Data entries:
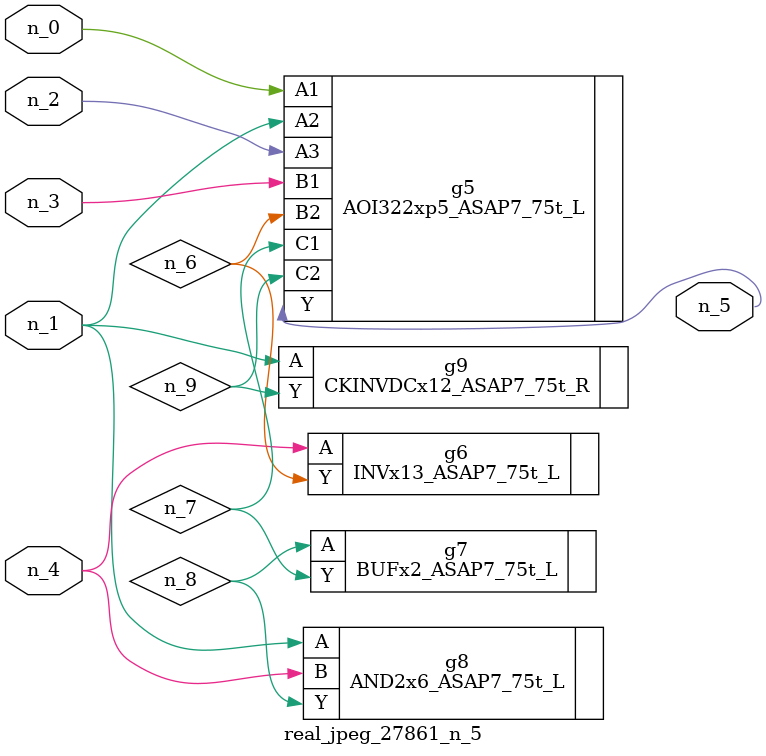
<source format=v>
module real_jpeg_27861_n_5 (n_4, n_0, n_1, n_2, n_3, n_5);

input n_4;
input n_0;
input n_1;
input n_2;
input n_3;

output n_5;

wire n_8;
wire n_6;
wire n_7;
wire n_9;

AOI322xp5_ASAP7_75t_L g5 ( 
.A1(n_0),
.A2(n_1),
.A3(n_2),
.B1(n_3),
.B2(n_6),
.C1(n_7),
.C2(n_9),
.Y(n_5)
);

AND2x6_ASAP7_75t_L g8 ( 
.A(n_1),
.B(n_4),
.Y(n_8)
);

CKINVDCx12_ASAP7_75t_R g9 ( 
.A(n_1),
.Y(n_9)
);

INVx13_ASAP7_75t_L g6 ( 
.A(n_4),
.Y(n_6)
);

BUFx2_ASAP7_75t_L g7 ( 
.A(n_8),
.Y(n_7)
);


endmodule
</source>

What is being asked - Among the lines of the data, which ones contain the word "input"? Show them.

Task result -
input n_4;
input n_0;
input n_1;
input n_2;
input n_3;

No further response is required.